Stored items
---+---
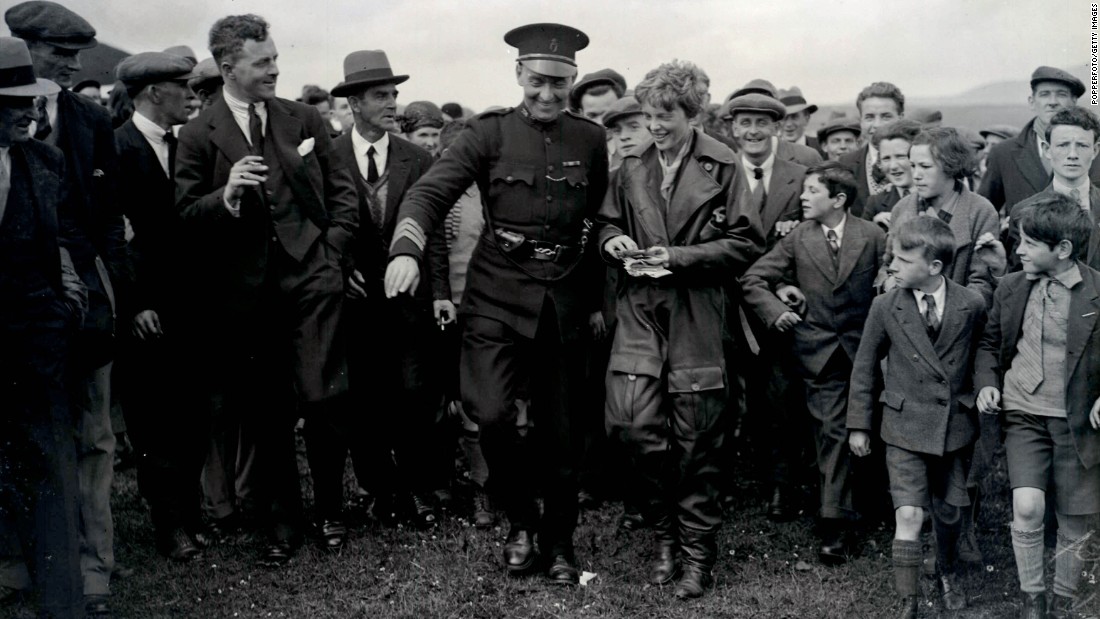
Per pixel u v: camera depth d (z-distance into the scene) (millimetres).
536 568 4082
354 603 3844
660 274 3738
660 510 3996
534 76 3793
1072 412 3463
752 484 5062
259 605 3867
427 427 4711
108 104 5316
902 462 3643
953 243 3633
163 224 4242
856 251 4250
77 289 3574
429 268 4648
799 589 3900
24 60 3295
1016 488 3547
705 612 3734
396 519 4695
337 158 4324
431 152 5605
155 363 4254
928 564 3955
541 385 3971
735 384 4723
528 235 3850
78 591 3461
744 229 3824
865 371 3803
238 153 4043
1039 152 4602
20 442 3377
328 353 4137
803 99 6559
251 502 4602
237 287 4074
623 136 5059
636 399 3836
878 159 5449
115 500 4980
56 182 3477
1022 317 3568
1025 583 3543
---+---
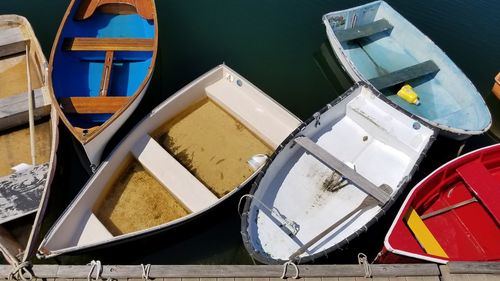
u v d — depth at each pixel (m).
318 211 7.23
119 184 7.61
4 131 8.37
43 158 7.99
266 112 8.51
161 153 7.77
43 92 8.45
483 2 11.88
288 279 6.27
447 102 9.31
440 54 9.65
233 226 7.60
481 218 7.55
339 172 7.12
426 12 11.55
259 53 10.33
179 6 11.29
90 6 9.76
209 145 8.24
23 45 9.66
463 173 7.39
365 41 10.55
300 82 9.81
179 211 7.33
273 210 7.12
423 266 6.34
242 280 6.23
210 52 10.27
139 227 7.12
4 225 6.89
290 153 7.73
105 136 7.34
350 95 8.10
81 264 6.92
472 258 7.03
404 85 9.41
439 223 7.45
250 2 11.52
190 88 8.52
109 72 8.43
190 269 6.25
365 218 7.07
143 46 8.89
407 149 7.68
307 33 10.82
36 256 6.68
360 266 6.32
---+---
→ What you need to do
Lines above containing "depth": give their number only.

→ Expected answer
2